Focus on Traction When Investing in Startups

Traction is by far the most important signal for startup investors. That may seem obvious. But when I started out, I was more excited about investing in breakthrough technology. I often overlooked a company’s traction when I made my investment decision.

But really, there’s nothing more important than progress. How much have the founders done so far? If they haven’t done anything and are waiting to close their first round of funding, that’s an instant no from me. 

I like to see founders that do a lot with a little.  They either invest their own money, time or both and get things going immediately. Those are the type of founders you want to back.

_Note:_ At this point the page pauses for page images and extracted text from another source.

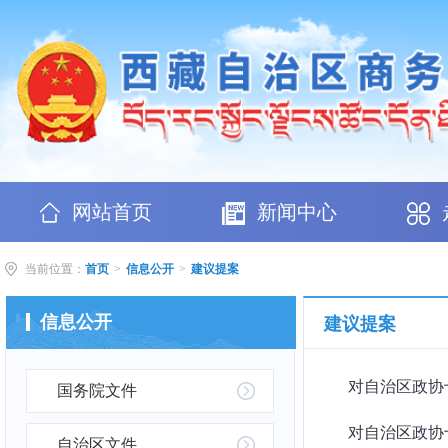
网站首页
新闻中心
当前位置：
首页
>
信息公开
>
建议提案
信息公开
建议提案
对自治区政协十
国务院文件
对自治区政协十
自治区文件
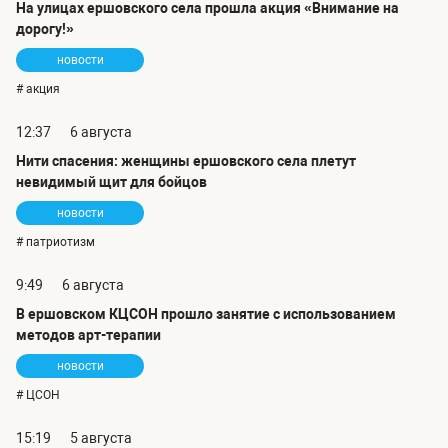
На улицах ершовского села прошла акция «Внимание на
дорогу!»
новости
# акция
12:37
6 августа
Нити спасения: женщины ершовского села плетут
невидимый щит для бойцов
новости
# патриотизм
9:49
6 августа
В ершовском КЦСОН прошло занятие с использованием
методов арт-терапии
новости
# ЦСОН
15:19
5 августа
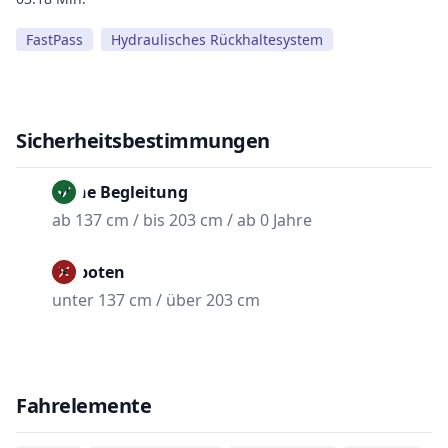
FastPass
Hydraulisches Rückhaltesystem
Sicherheitsbestimmungen
Ohne Begleitung
ab 137 cm / bis 203 cm / ab 0 Jahre
Verboten
unter 137 cm / über 203 cm
Fahrelemente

I also want to see ongoing progress in the startups I invest in. Naturally, the best form of traction is usually revenue. But there are other metrics that are good indicators of success too. For social media startups, for example, you can track active users. Whatever the key metric for the business is, make sure the companies you invest in have made serious progress towards it. 

Of course, it’s OK to invest in a business without much traction occasionally. Sometimes you have to take long shots on opportunities with massive potential. But even if they don’t have much revenue yet, there’s always a way to judge how much progress has been made. Look at the software they’re building. Ask to see their internal dashboards and reporting. Focus on the product and how much work they’ve put into it.

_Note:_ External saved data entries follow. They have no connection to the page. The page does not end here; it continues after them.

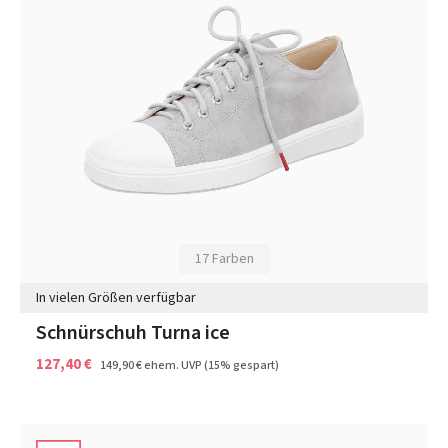
17 Farben
In vielen Größen verfügbar
Schnürschuh Turna ice
127,40 €
149,90 €
ehem. UVP
(15% gespart)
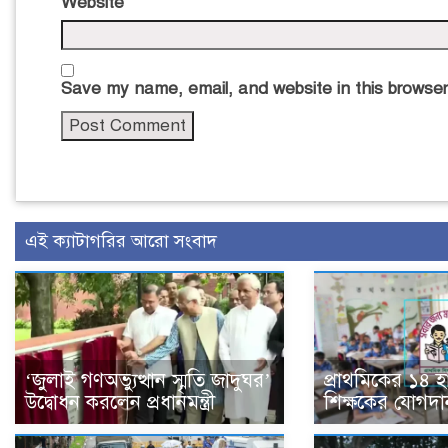
Website
Save my name, email, and website in this browser
এই ক্যাটাগরির আরো সংবাদ
‘জুলাই গণঅভ্যুত্থান স্মৃতি জাদুঘর’
প্রাথমিকের ১৪ 
উদ্বোধন করলেন প্রধানমন্ত্রী
শিক্ষকের যোগদা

I’d say that 90% of my best investments all had serious traction when I invested — like FabFitFun, Deel, Eaze, Cabify, Shipbob, Cleartax, Truepill. Even Density.io, which I invested in very early, had made a lot of progress with its tech. It didn’t have much revenue, but if you looked at the demo videos it was clear that this was a serious product. And Density.io’s early customers all had major potential to grow in size (which they did). 

So as you evaluate startup opportunities moving forward, avoid the mistakes I made and make sure to focus on traction. It’s possibly the most important characteristic for a startup investor to judge before deciding to invest in a company.